◆ **GIVEN INFORMATION**
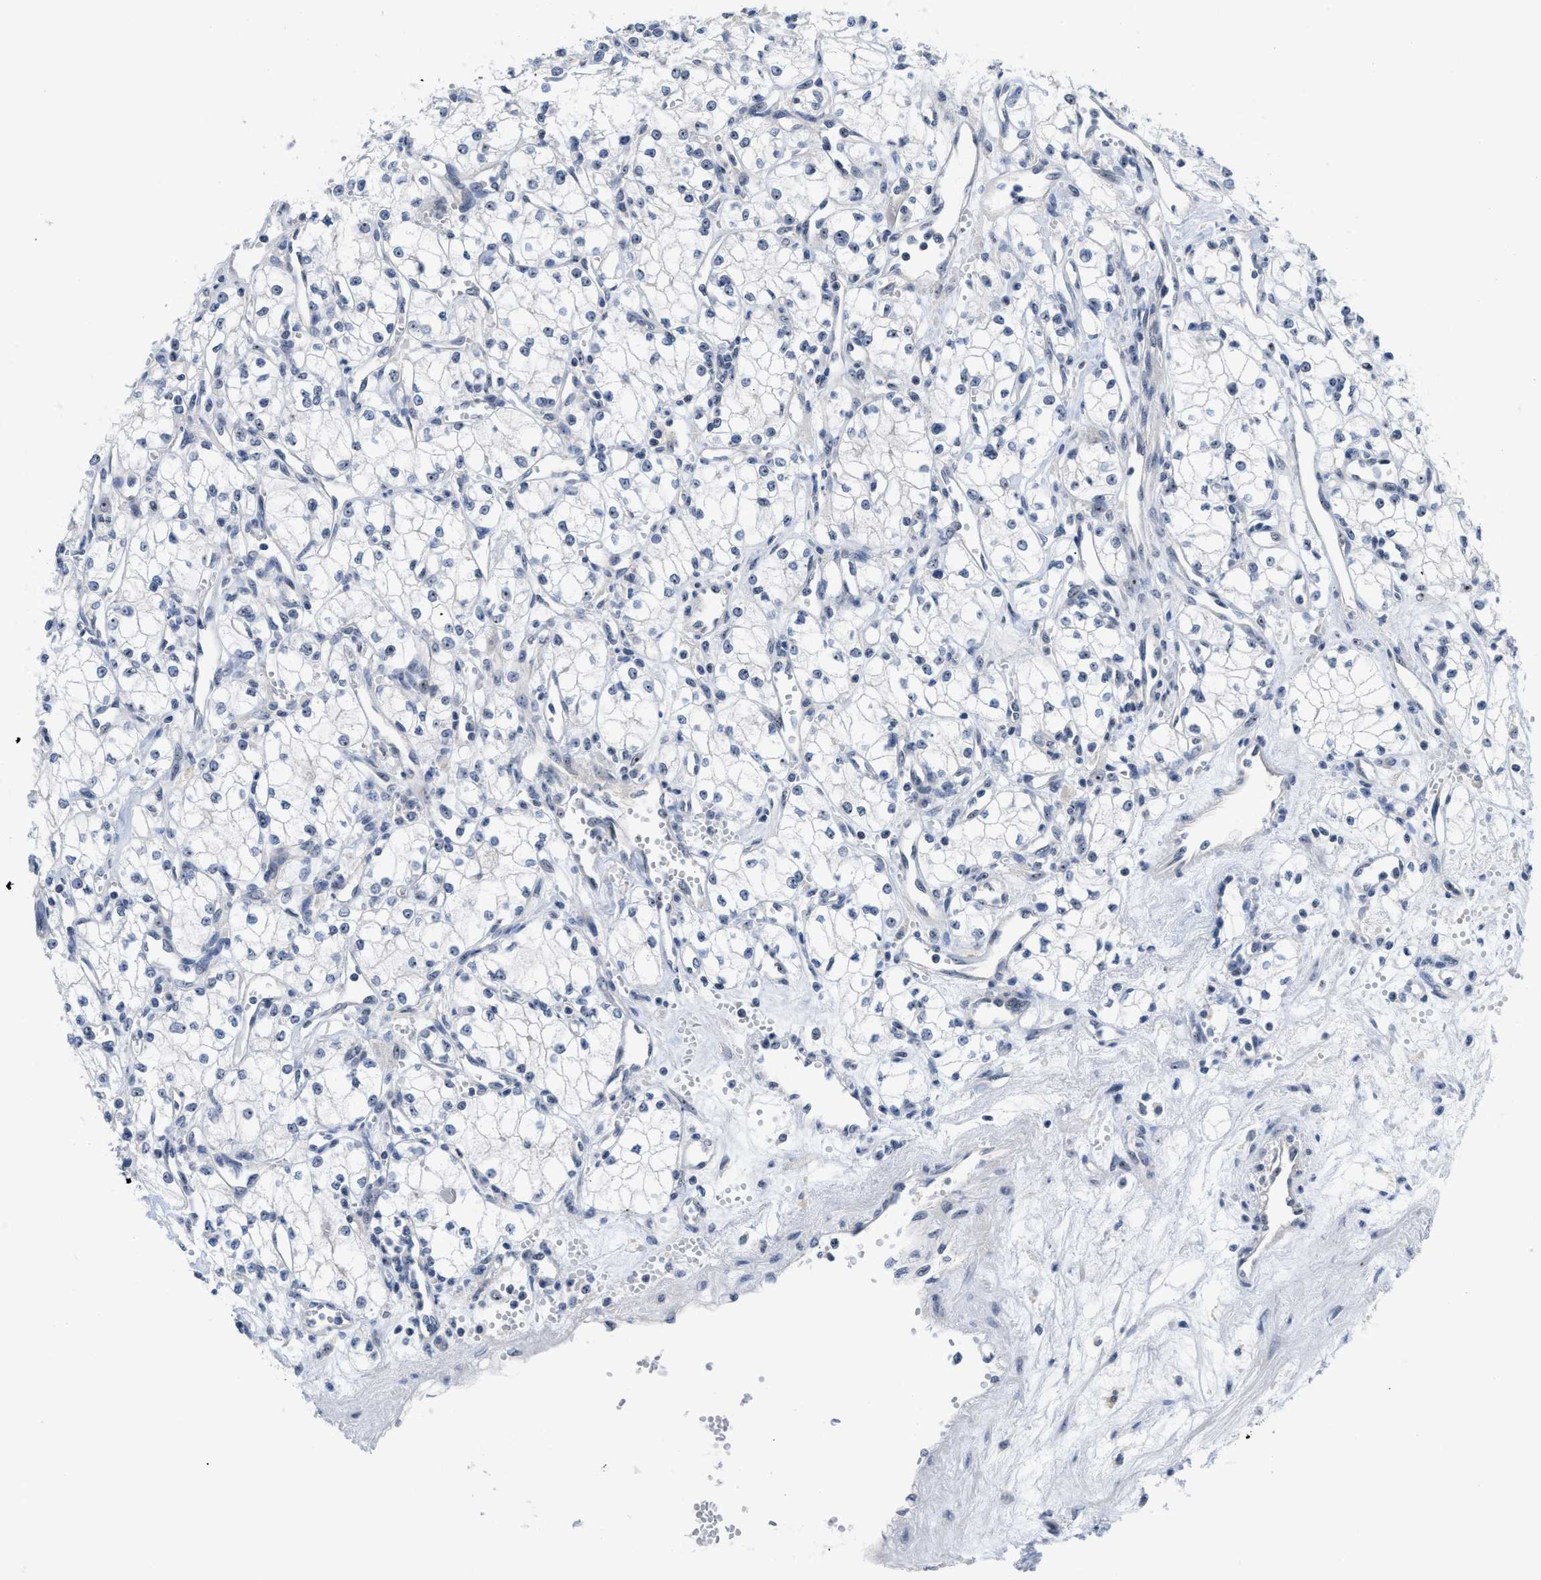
{"staining": {"intensity": "weak", "quantity": "25%-75%", "location": "nuclear"}, "tissue": "renal cancer", "cell_type": "Tumor cells", "image_type": "cancer", "snomed": [{"axis": "morphology", "description": "Adenocarcinoma, NOS"}, {"axis": "topography", "description": "Kidney"}], "caption": "High-magnification brightfield microscopy of renal cancer (adenocarcinoma) stained with DAB (brown) and counterstained with hematoxylin (blue). tumor cells exhibit weak nuclear positivity is seen in approximately25%-75% of cells. The staining was performed using DAB (3,3'-diaminobenzidine) to visualize the protein expression in brown, while the nuclei were stained in blue with hematoxylin (Magnification: 20x).", "gene": "NOP58", "patient": {"sex": "male", "age": 59}}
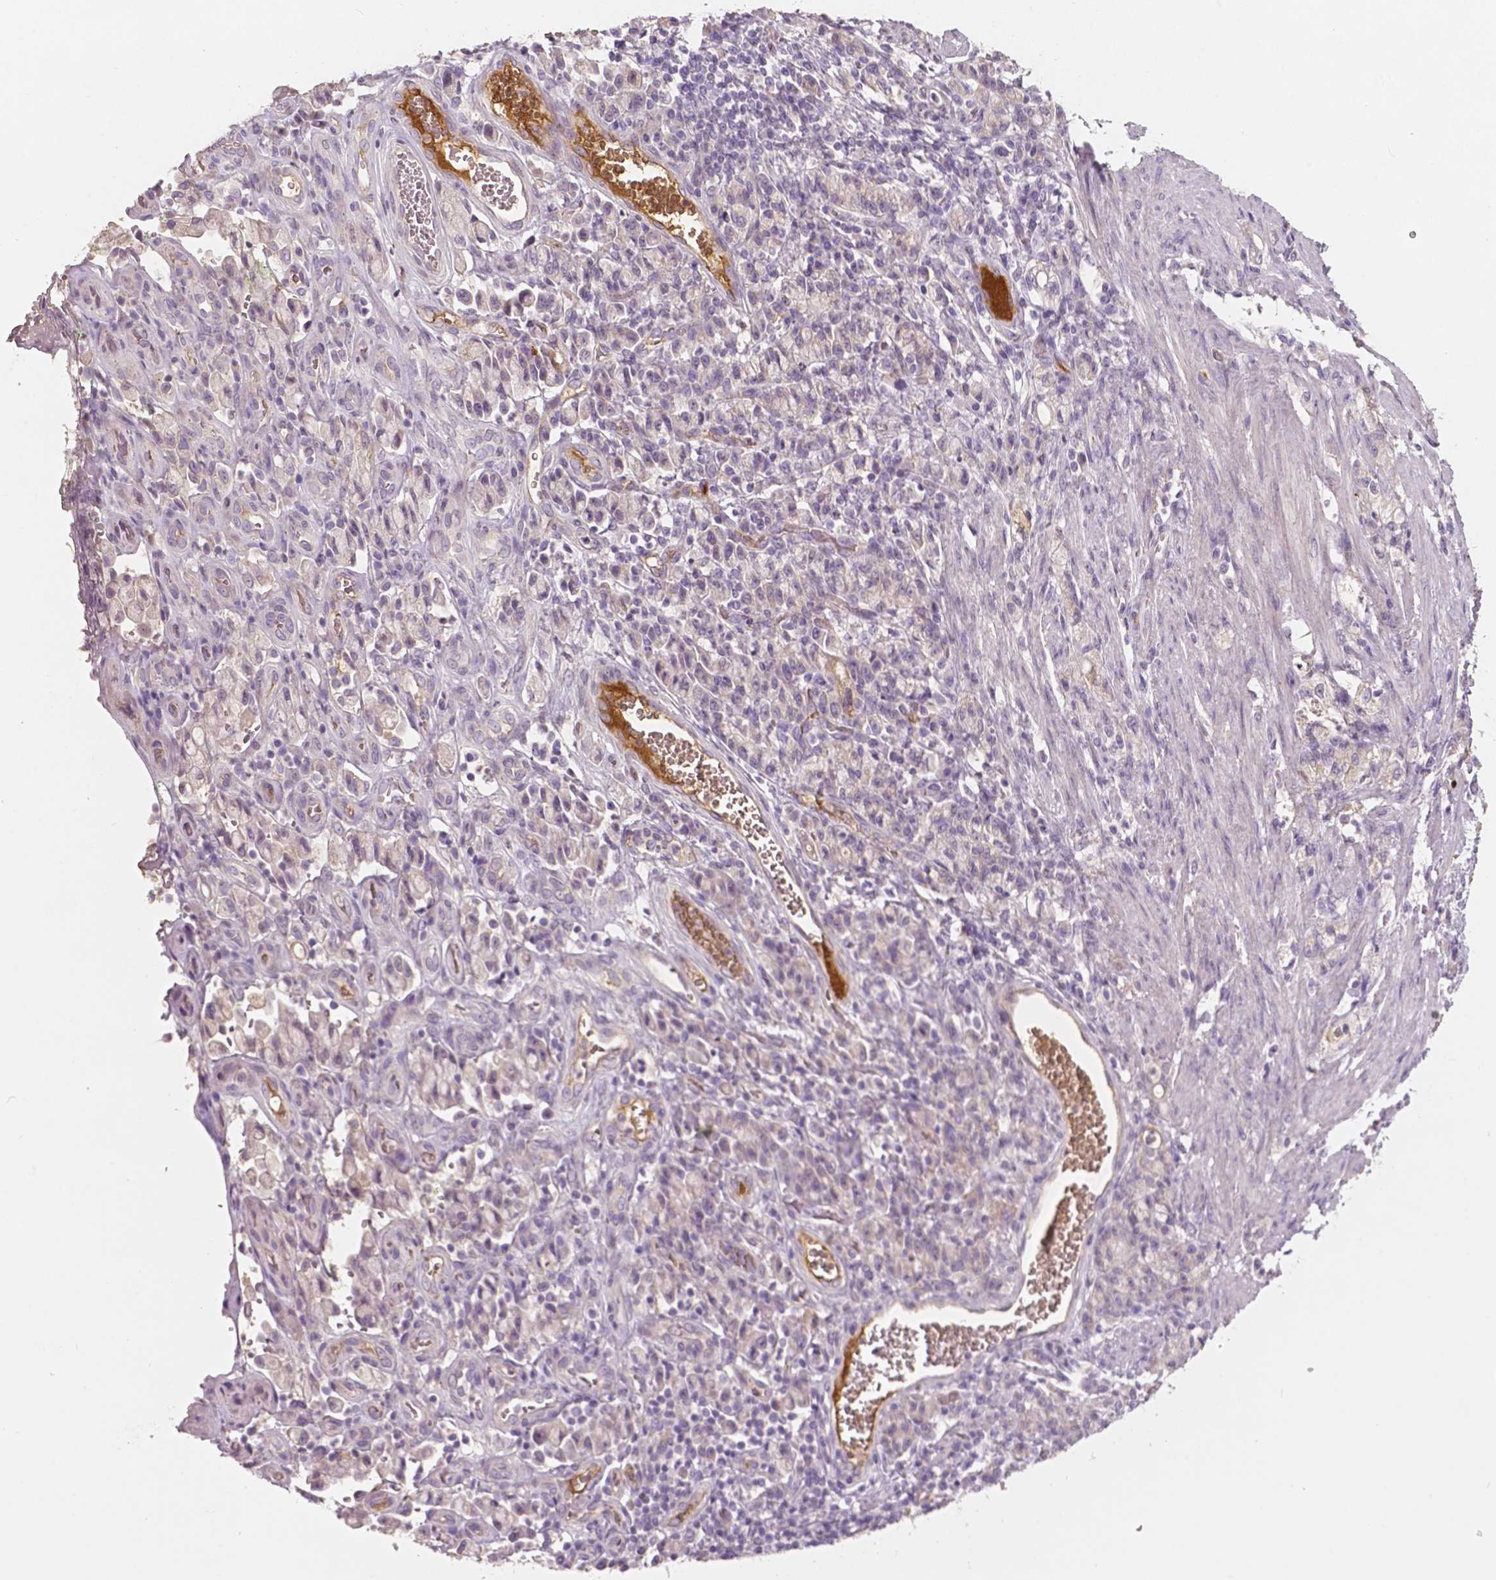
{"staining": {"intensity": "negative", "quantity": "none", "location": "none"}, "tissue": "stomach cancer", "cell_type": "Tumor cells", "image_type": "cancer", "snomed": [{"axis": "morphology", "description": "Adenocarcinoma, NOS"}, {"axis": "topography", "description": "Stomach"}], "caption": "The photomicrograph exhibits no significant staining in tumor cells of adenocarcinoma (stomach).", "gene": "APOA4", "patient": {"sex": "male", "age": 77}}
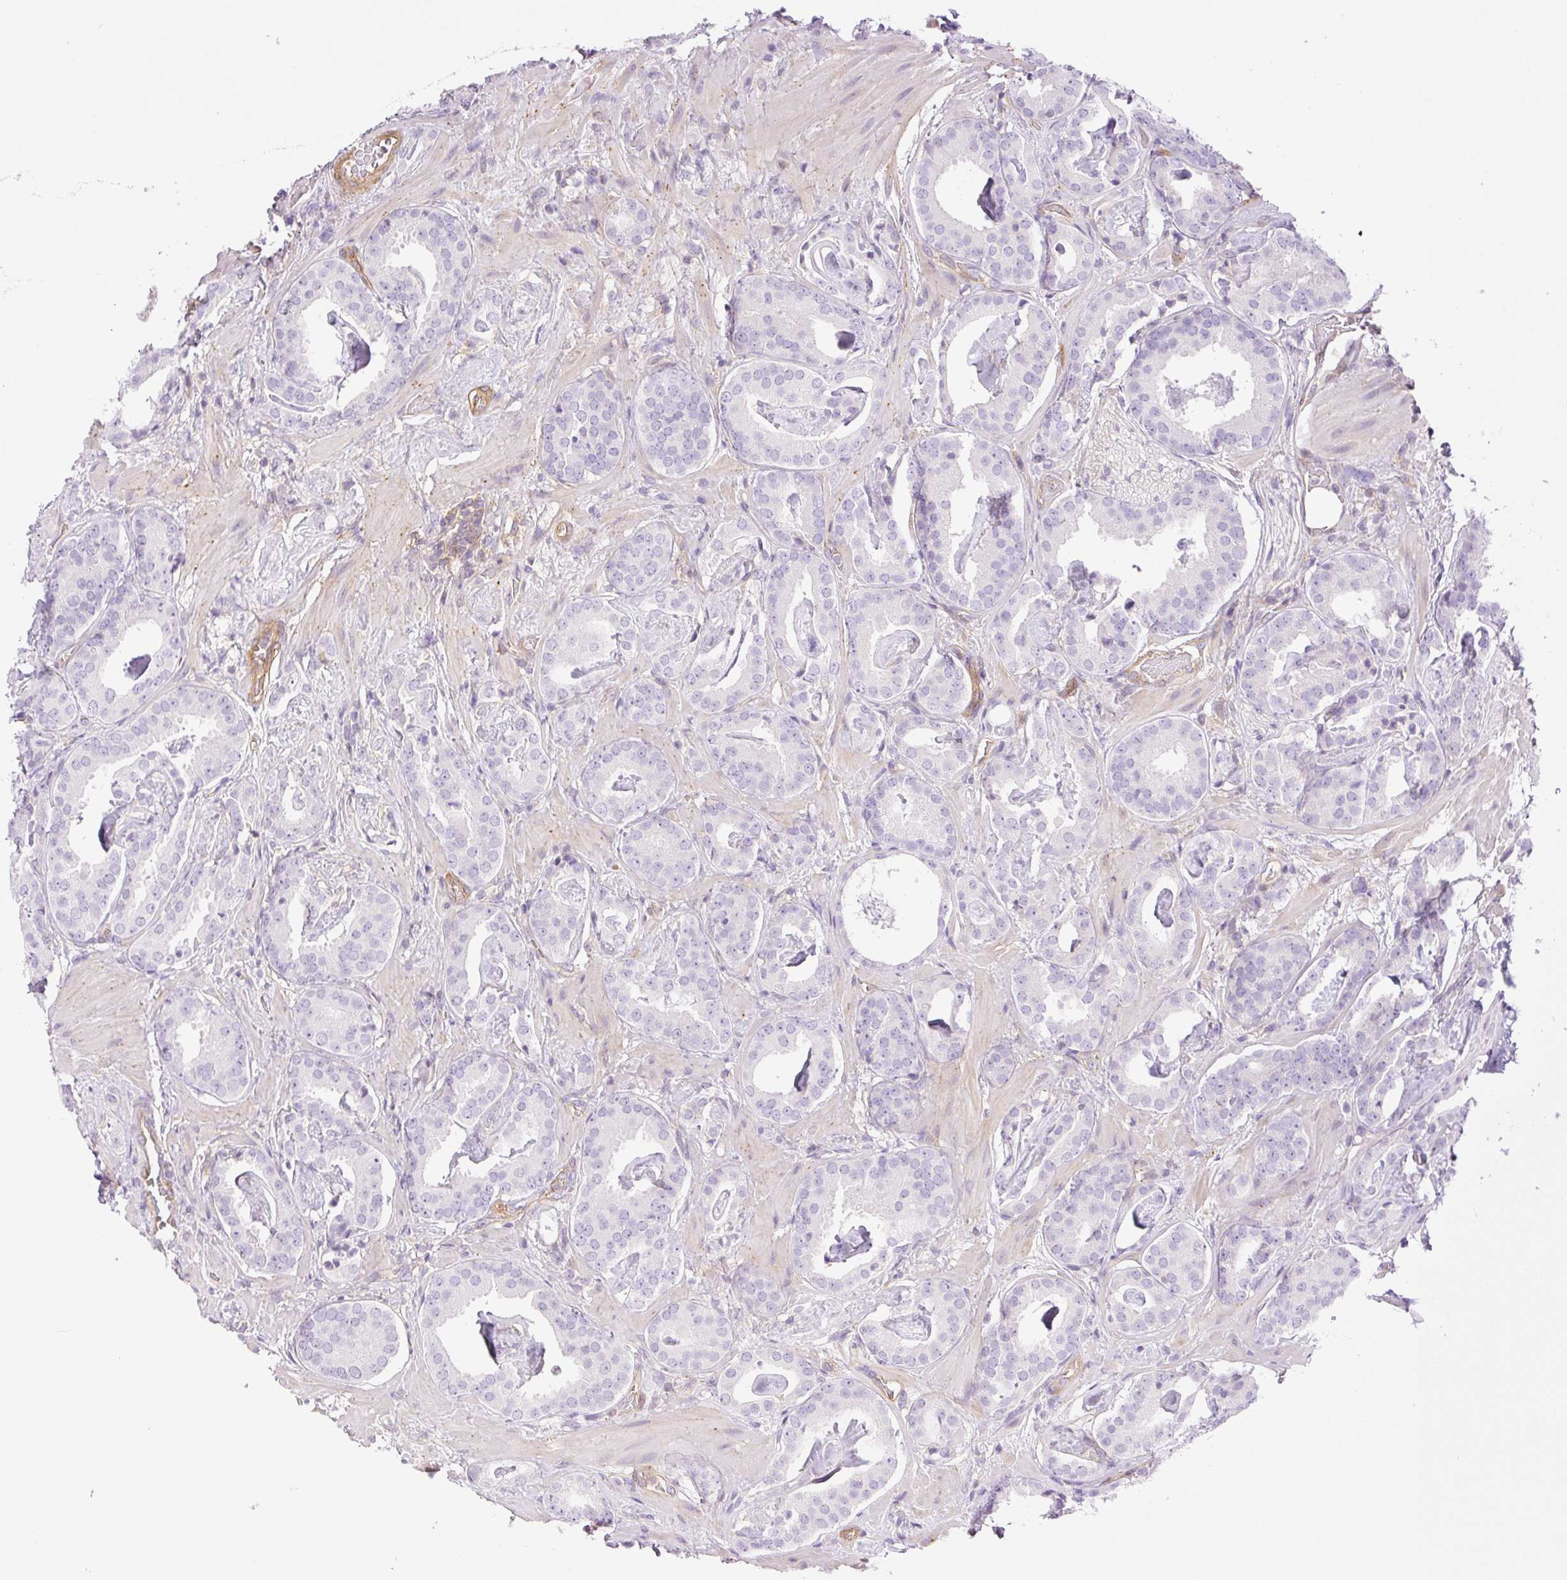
{"staining": {"intensity": "negative", "quantity": "none", "location": "none"}, "tissue": "prostate cancer", "cell_type": "Tumor cells", "image_type": "cancer", "snomed": [{"axis": "morphology", "description": "Adenocarcinoma, Low grade"}, {"axis": "topography", "description": "Prostate"}], "caption": "This is an immunohistochemistry (IHC) photomicrograph of human prostate low-grade adenocarcinoma. There is no staining in tumor cells.", "gene": "EHD3", "patient": {"sex": "male", "age": 62}}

◆ **REQUIRED ACTION**
Retype the data above as given, letting no picture into the copy.

◆ **SOLUTION TO THIS EXERCISE**
{"staining": {"intensity": "weak", "quantity": "25%-75%", "location": "nuclear"}, "tissue": "renal cancer", "cell_type": "Tumor cells", "image_type": "cancer", "snomed": [{"axis": "morphology", "description": "Adenocarcinoma, NOS"}, {"axis": "topography", "description": "Kidney"}], "caption": "High-magnification brightfield microscopy of renal cancer (adenocarcinoma) stained with DAB (brown) and counterstained with hematoxylin (blue). tumor cells exhibit weak nuclear positivity is seen in approximately25%-75% of cells. The staining was performed using DAB (3,3'-diaminobenzidine) to visualize the protein expression in brown, while the nuclei were stained in blue with hematoxylin (Magnification: 20x).", "gene": "NOP58", "patient": {"sex": "male", "age": 59}}
{"staining": {"intensity": "negative", "quantity": "none", "location": "none"}, "tissue": "stomach cancer", "cell_type": "Tumor cells", "image_type": "cancer", "snomed": [{"axis": "morphology", "description": "Adenocarcinoma, NOS"}, {"axis": "topography", "description": "Stomach"}], "caption": "The photomicrograph exhibits no significant staining in tumor cells of adenocarcinoma (stomach).", "gene": "APOA4", "patient": {"sex": "male", "age": 77}}
{"staining": {"intensity": "negative", "quantity": "none", "location": "none"}, "tissue": "prostate cancer", "cell_type": "Tumor cells", "image_type": "cancer", "snomed": [{"axis": "morphology", "description": "Adenocarcinoma, Low grade"}, {"axis": "topography", "description": "Prostate"}], "caption": "This is an immunohistochemistry (IHC) photomicrograph of human prostate low-grade adenocarcinoma. There is no staining in tumor cells.", "gene": "EHD3", "patient": {"sex": "male", "age": 62}}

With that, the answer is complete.